El autor del poema y, en todo caso, su traductor al español, conocían el amor, la atracción de la mujer, los juegos de la seducción, los secretos del deseo, y habían imaginado (o acaso vivido) la felicidad y el goce físico que el texto evoca con tanto refinamiento y exquisitez. Los amantes se observan, se examinan, se excitan, se desnudan y hacen el amor. También juegan, se disfrazan de pastorcillos, corren por los campos, se ocultan entre los árboles y en medio de los rebaños de cabras, simulan extraviarse y, entonces, la Esposa pierde la razón y, corriendo todos los riesgos, en medio de la noche se lanza por las calles de Jerusalén en busca de su Amado.
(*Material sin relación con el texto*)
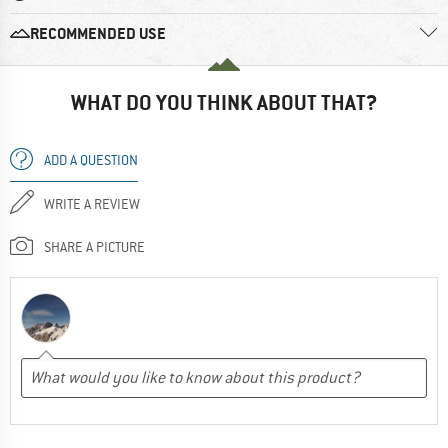
RECOMMENDED USE
WHAT DO YOU THINK ABOUT THAT?
ADD A QUESTION
WRITE A REVIEW
SHARE A PICTURE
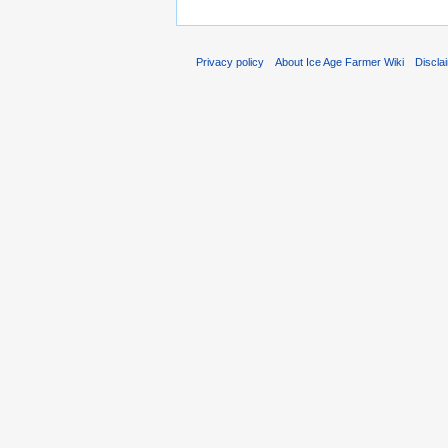
Privacy policy
About Ice Age Farmer Wiki
Discla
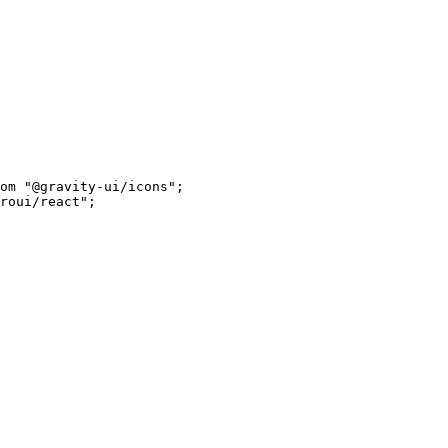
om
 "@gravity-ui/icons"
;
roui/react"
;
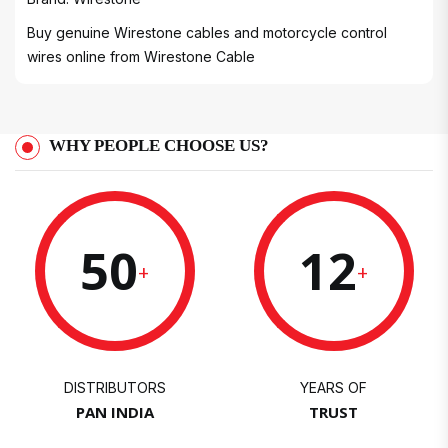
Buy genuine Wirestone cables and motorcycle control
wires online from
Wirestone Cable
WHY PEOPLE CHOOSE US?
50
12
+
+
DISTRIBUTORS
YEARS OF
PAN INDIA
TRUST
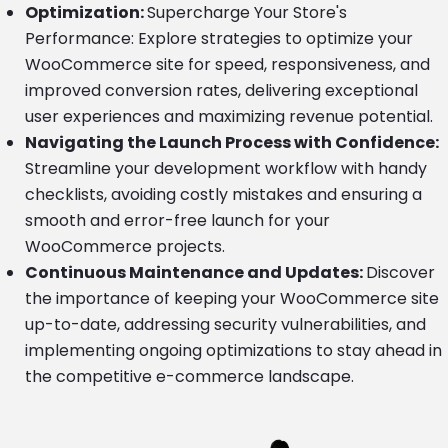
Optimization:
Supercharge Your Store's
Performance: Explore strategies to optimize your
WooCommerce site for speed, responsiveness, and
improved conversion rates, delivering exceptional
user experiences and maximizing revenue potential.
Navigating the Launch Process with Confidence:
Streamline your development workflow with handy
checklists, avoiding costly mistakes and ensuring a
smooth and error-free launch for your
WooCommerce projects.
Continuous Maintenance and Updates:
Discover
the importance of keeping your WooCommerce site
up-to-date, addressing security vulnerabilities, and
implementing ongoing optimizations to stay ahead in
the competitive e-commerce landscape.
Image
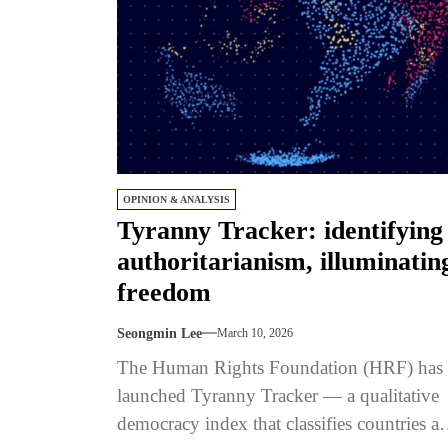
OPINION & ANALYSIS
Tyranny Tracker: identifying
authoritarianism, illuminatin
freedom
Seongmin Lee
March 10, 2026
The Human Rights Foundation (HRF) has
launched Tyranny Tracker — a qualitative
democracy index that classifies countries a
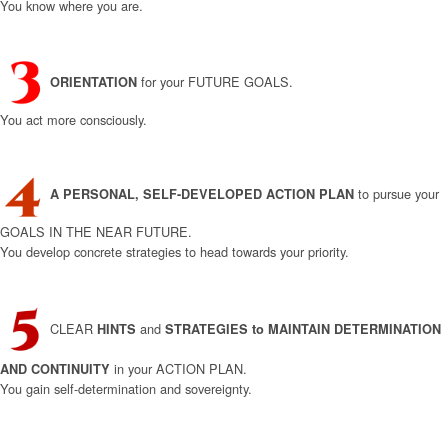
You know where you are.
for your FUTURE GOALS.
ORIENTATION
You act more consciously.
to pursue your
A
PERSONAL, SELF-DEVELOPED
ACTION PLAN
GOALS IN THE NEAR FUTURE.
You develop concrete strategies to head towards your priority.
CLEAR
and
HINTS
STRATEGIES to MAINTAIN
DETERMINATION
in your ACTION PLAN.
AND CONTINUITY
You gain self-determination and sovereignty.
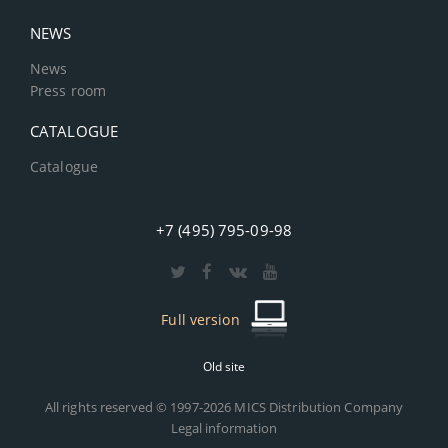
NEWS
News
Press room
CATALOGUE
Catalogue
+7 (495) 795-09-98
Full version
Old site
All rights reserved © 1997-2026 MICS Distribution Company
Legal information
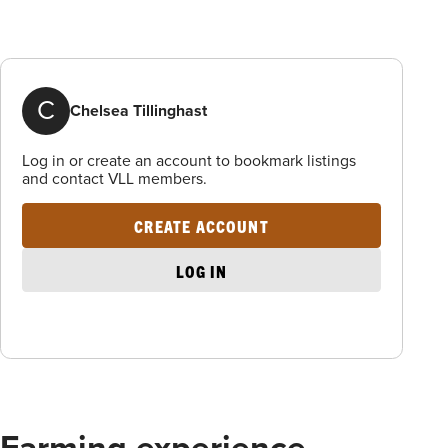
C
Chelsea Tillinghast
Log in or create an account to bookmark listings
and contact VLL members.
CREATE ACCOUNT
LOG IN
Farming experience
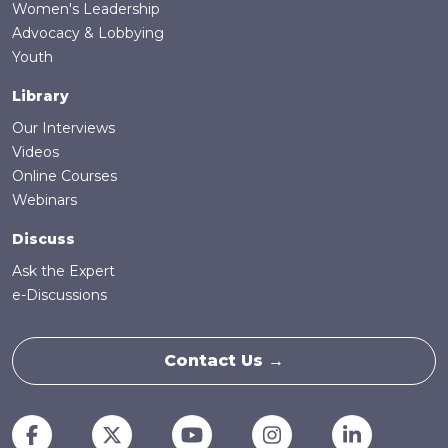
Women's Leadership
Advocacy & Lobbying
Youth
Library
Our Interviews
Videos
Online Courses
Webinars
Discuss
Ask the Expert
e-Discussions
Contact Us →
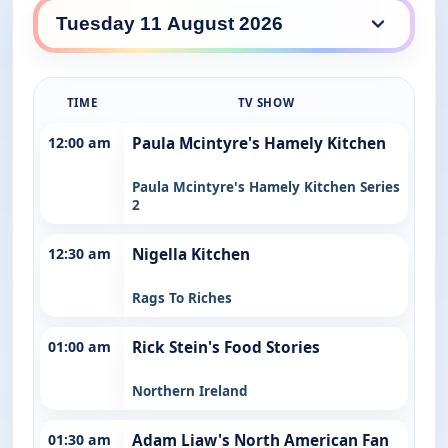
SBS Food daily lineup
TIME
TV SHOW
12:00 am
Paula Mcintyre's Hamely Kitchen
Paula Mcintyre's Hamely Kitchen Series
2
12:30 am
Nigella Kitchen
Rags To Riches
01:00 am
Rick Stein's Food Stories
Northern Ireland
01:30 am
Adam Liaw's North American Fan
Todo aquello es ingrediente del juego teatral que ha formado parte del enamoramiento de las parejas a lo largo de los siglos; y, sin embargo, la poesía del Cantar de Cantares la convierte en una experiencia singular, excepcional y única. Tal vez a ello aludía Jorge Guillén cuando llamó al poema un “cántico prodigioso”. No cabe la menor duda de que lo es y, para los lectores de este tiempo, maravilla lo vivo que está, lo actual que resulta, lo directamente que nos habla de un amor que conocemos, lo extraordinariamente próximo a la poesía experimental y de vanguardia que parece, gracias al atrevimiento de sus metáforas y la dislocación de su sintaxis, a la libertad que ejercita su autor en cada verso. En la gran poesía hay siempre algo superlativo e inefable, que nos fascina a la vez que nos asusta, pues nos abre las puertas –o las rendijas- de ese “otro lado” que también tiene la vida y que sólo el gran arte –la poesía y la música- son capaces de hacernos entrever. Hace mucho que no gozaba tanto leyendo un poema que no había releído desde mis tiempos de estudiante.
Es justo que se rinda un homenaje a Víctor García de la Concha. Ha sido un crítico excepcional de la poesía mística española y pocos analistas han descrito con la solvencia y elegancia con que él lo ha hecho, en ese libro fundamental que es Al aire de su vuelo, la poesía de santa Teresa, de san Juan de la Cruz y del propio fray Luis de León. La poesía mística es algo más que poesía, el testimonio de un encuentro inusitado en el que unos seres de excepción cruzan una frontera misteriosa hacia algo que está más allá de lo que la razón y el conocimiento pueden reconocer, algo a lo que sólo se llega a través del milagro de la fe, y que, por lo mismo, está fuera del alcance del ser puramente racionalista o el agnóstico. Y, sin embargo, la belleza imperecedera de ciertas imágenes, emociones y músicas, y la astucia y sutileza del crítico, acercan a esos lectores refractarios al corazón de esa poesía que es más que poesía y le permiten compartir con sus autores su embriaguez irracional y su locura divina. Pero Víctor García de la Concha ha sido también un sagaz lector de la novela moderna española y latinoamericana como mostró en su colección de ensayos Cinco novelas en clave simbólica publicado en 2010.
Como director del Instituto Cervantes se las arregló, en el período acaso más crítico de la crisis económica en España, no sólo para no cerrar centro alguno del Instituto Cervantes, sino, incluso, para abrir varios más en diversos continentes. Y fue un excepcional director de la Real Academia Española, que trabajó de manera incansable para estrechar los vínculos entre todas las academias americanas y la española, de manera que desaparecieran las reservas y distancias que antaño habían hecho azarosa esa colaboración. La vitalidad y el impulso creciente del español por el mundo han tenido desde hace muchos años en este antiguo profesor de la Universidad de Salamanca a uno de sus mejores valedores.